Small Database-Driven Web Projects

Small Database-Driven Web Projects

This document is a how-to for constructing small database-driven web projects. The techniques discussed are suited to databases stored in Microsoft Access and which need to be updated only occasionally. We assume that the reader has HTML skills and isn't too afraid to try basic scripting in Perl. No foreknowledge of Perl is assumed.

The example used in this how-to is an image library, in which an Access database storing filenames, captions and other information is used to create web pages that list all of the entries, and also a series of "viewer" pages in which the images are presented in a standard format. The principles used are easily extensible to other projects.

The Challenge

Microsoft Access is the de facto standard for small and medium-sized databases on Windows platforms. Access is, however, poorly supported on UNIX platforms - which are the de facto standard for Web servers - so that using a live Access database as the source of a database-driven Web projects is troublesome. One either has to convert the database, or source a mesh of connectors and translators. Access databases are also poor at handling high volumes of usage, and so are unsuitable for popular websites.

The Solution

This document proposed a two-stage solution to the challenge. First a Perl script is run which extracts the data from the database and creates a text-only "dump" file. Second, a Perl script is run which parses this dump file and creates one or more web pages based on the data it finds therein. We will give examples of both one and many pages being created by this method.

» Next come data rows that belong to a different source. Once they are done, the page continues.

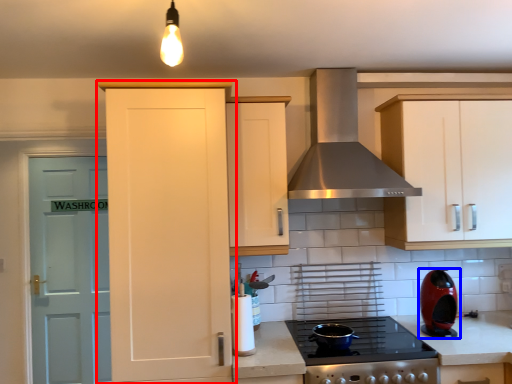
Question: Which object is closer to the camera taking this photo, cabinetry (highlighted by a red box) or kitchen appliance (highlighted by a blue box)?

Choices:
 (A) cabinetry
 (B) kitchen appliance

Answer: (A)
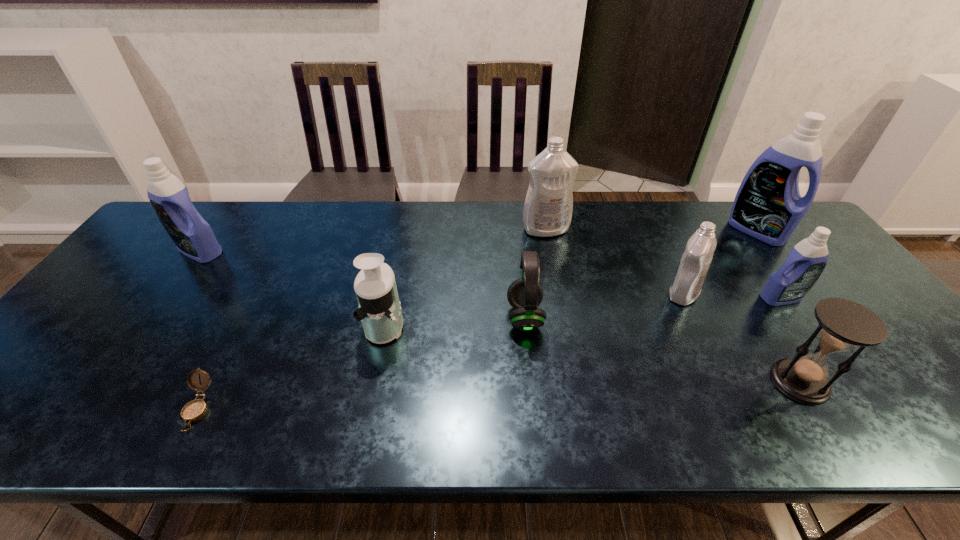
This screenshot has width=960, height=540. Identify the location of the fourth closest object relative to the hourglass. (525, 294).

Locate an element on the screen. Image resolution: width=960 pixels, height=540 pixels. the closest object to the smallest blue detergent is located at coordinates 691,272.

Select which detergent is the second closest to the leftmost blue detergent. Please provide its 2D coordinates. Your answer should be formatted as a tuple, i.e. [(x, y)], where the tuple contains the x and y coordinates of a point satisfying the conditions above.

[(691, 272)]

Choose which detergent is the third nearest neighbor to the bigger white detergent. Please provide its 2D coordinates. Your answer should be formatted as a tuple, i.e. [(x, y)], where the tuple contains the x and y coordinates of a point satisfying the conditions above.

[(806, 261)]

The height and width of the screenshot is (540, 960). In order to click on blue detergent that is the closest to the third detergent from right to left in this screenshot , I will do `click(806, 261)`.

Locate an element on the screen. blue detergent that is the third closest to the right white detergent is located at coordinates (192, 235).

I want to click on free location that satisfies the following two spatial constraints: 1. on the ear cups of the black headset; 2. on the back side of the hourglass, so click(532, 382).

Find the location of a particular element. The width and height of the screenshot is (960, 540). vacant space that satisfies the following two spatial constraints: 1. on the front side of the farther white detergent; 2. on the ear cups of the black headset is located at coordinates (562, 317).

Find the location of a particular element. The image size is (960, 540). free spot that satisfies the following two spatial constraints: 1. on the front side of the nearer white detergent; 2. on the ear cups of the headset is located at coordinates (694, 317).

I want to click on vacant region that satisfies the following two spatial constraints: 1. on the front side of the black hourglass; 2. on the left side of the leftmost object, so click(x=106, y=382).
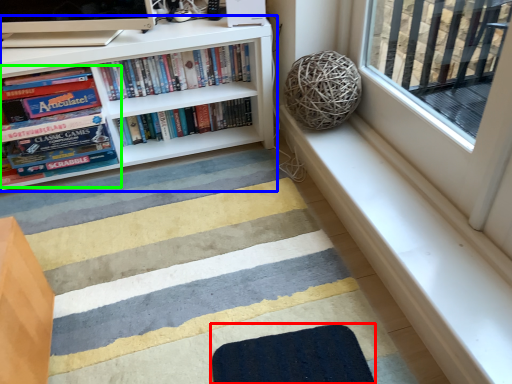
Question: Based on their relative distances, which object is nearer to doormat (highlighted by a red box)? Choose from bookcase (highlighted by a blue box) and book (highlighted by a green box).

Choices:
 (A) bookcase
 (B) book

Answer: (A)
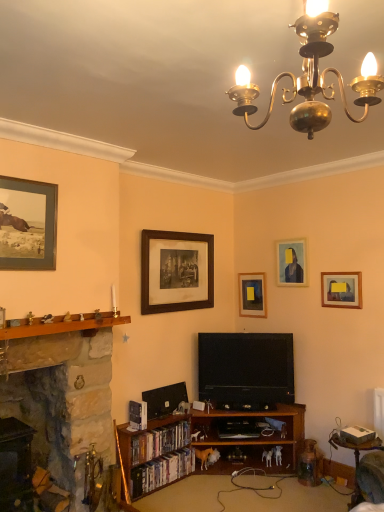
Find the location of a particular element. The height and width of the screenshot is (512, 384). empty space that is ontop of wooden framed print at center, which ranks as the 3th picture frame in back-to-front order (from a real-world perspective) is located at coordinates (176, 230).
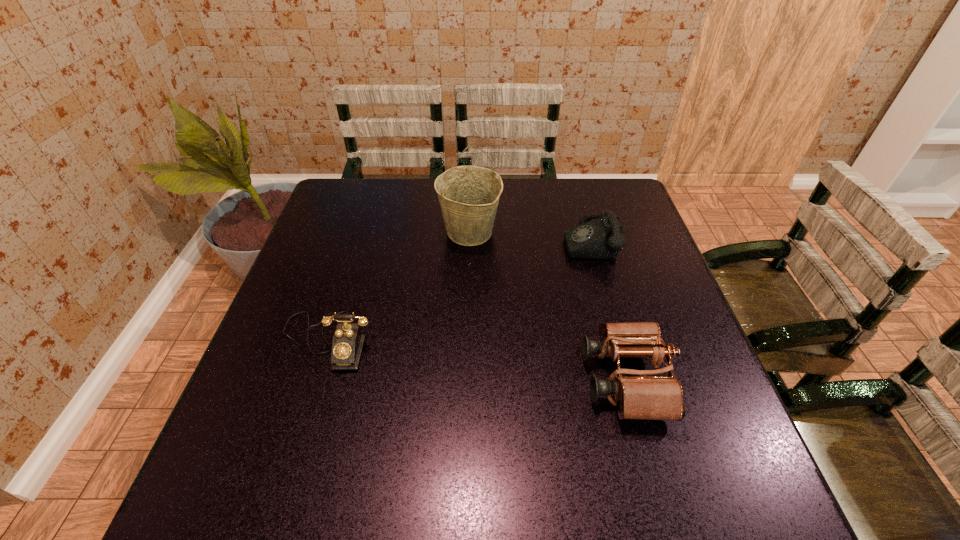
This screenshot has width=960, height=540. I want to click on empty space between the leftmost object and the farther telephone, so click(458, 291).

Where is `vacant point located between the binoculars and the farther telephone`? The image size is (960, 540). vacant point located between the binoculars and the farther telephone is located at coordinates (607, 310).

Locate an element on the screen. This screenshot has height=540, width=960. free point between the right telephone and the third object from right to left is located at coordinates (529, 237).

This screenshot has height=540, width=960. In order to click on vacant point located between the wine bucket and the binoculars in this screenshot , I will do `click(547, 306)`.

The width and height of the screenshot is (960, 540). In order to click on free space between the left telephone and the binoculars in this screenshot , I will do `click(476, 360)`.

Where is `object that can be found as the third closest to the binoculars`? object that can be found as the third closest to the binoculars is located at coordinates (347, 344).

Point out which object is positioned as the second nearest to the leftmost object. Please provide its 2D coordinates. Your answer should be formatted as a tuple, i.e. [(x, y)], where the tuple contains the x and y coordinates of a point satisfying the conditions above.

[(640, 394)]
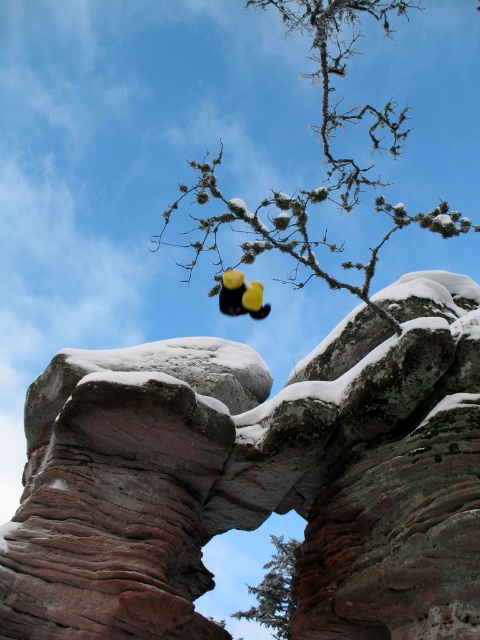
Question: Can you confirm if rustic stone arch at center is thinner than green textured tree at center?

Choices:
 (A) yes
 (B) no

Answer: (B)

Question: Which is nearer to the rustic stone arch at center?

Choices:
 (A) snow-covered branches at center
 (B) green textured tree at center
 (C) yellow matte duck at center

Answer: (B)

Question: Which object is closer to the camera taking this photo?

Choices:
 (A) snow-covered branches at center
 (B) yellow matte duck at center
 (C) green textured tree at center

Answer: (A)

Question: Does green textured tree at center have a lesser width compared to yellow matte duck at center?

Choices:
 (A) no
 (B) yes

Answer: (A)

Question: Is the position of snow-covered branches at center less distant than that of green textured tree at center?

Choices:
 (A) no
 (B) yes

Answer: (B)

Question: Based on their relative distances, which object is nearer to the rustic stone arch at center?

Choices:
 (A) green textured tree at center
 (B) snow-covered branches at center
 (C) yellow matte duck at center

Answer: (A)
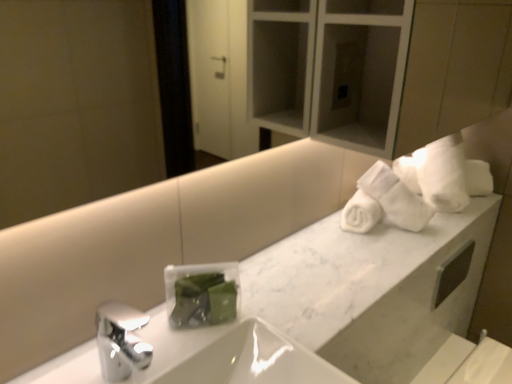
What do you see at coordinates (230, 355) in the screenshot?
I see `white glossy sink at center` at bounding box center [230, 355].

At what (x,y) coordinates should I click in order to perform the action: click on white marble counter at upper right. Please return your answer as a coordinate pair (x, y). Image resolution: width=512 pixels, height=384 pixels. Looking at the image, I should click on (370, 290).

Describe the element at coordinates (414, 188) in the screenshot. Image resolution: width=512 pixels, height=384 pixels. I see `white soft towels at upper right` at that location.

I want to click on white glossy sink at center, so click(x=230, y=355).

From a real-world perspective, between white glossy sink at center and white marble counter at upper right, who is vertically higher?

white marble counter at upper right.

In the scene shown: Considering the sizes of objects white glossy sink at center and white marble counter at upper right in the image provided, who is thinner, white glossy sink at center or white marble counter at upper right?

Thinner between the two is white marble counter at upper right.

Is point (254, 337) closer to viewer compared to point (295, 320)?

Yes, point (254, 337) is closer to viewer.

In the scene shown: Would you say white glossy sink at center contains white marble counter at upper right?

No.

Is white marble counter at upper right smaller than white glossy sink at center?

Correct, white marble counter at upper right occupies less space than white glossy sink at center.

Is white marble counter at upper right at the right side of white glossy sink at center?

Correct, you'll find white marble counter at upper right to the right of white glossy sink at center.

From a real-world perspective, which is physically below, white marble counter at upper right or white glossy sink at center?

In real-world perspective, white glossy sink at center is lower.

How far apart are white marble counter at upper right and white glossy sink at center?

A distance of 27.44 centimeters exists between white marble counter at upper right and white glossy sink at center.

From the image's perspective, is white marble counter at upper right positioned above or below white soft towels at upper right?

white marble counter at upper right is below white soft towels at upper right.

Is white soft towels at upper right inside white marble counter at upper right?

No, white soft towels at upper right is not inside white marble counter at upper right.

Find the location of a particular element. bath towel that is above the white marble counter at upper right (from a real-world perspective) is located at coordinates (414, 188).

Is white marble counter at upper right in front of or behind white soft towels at upper right in the image?

Clearly, white marble counter at upper right is in front of white soft towels at upper right.

Is white soft towels at upper right far from white glossy sink at center?

Actually, white soft towels at upper right and white glossy sink at center are a little close together.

Why not combine the scripts? It would be possible to combine the scripts into one big do-everything script. We have chosen not to do so because keeping the operations in discrete chunks makes it more clear, and more simple to maintain.

Limitations

There are a few limitations to this technique:

The main limitation is that the site will not auto-update: you need to run the scripts every so often to make fresh pages. For one-offs and infrequently-updated projects, this is not a problem, but it would mean that this technique was less suitable for, say, a live calendar.

You'll need to do some Perl coding. But this is a great introduction, and Perl is an industry standard.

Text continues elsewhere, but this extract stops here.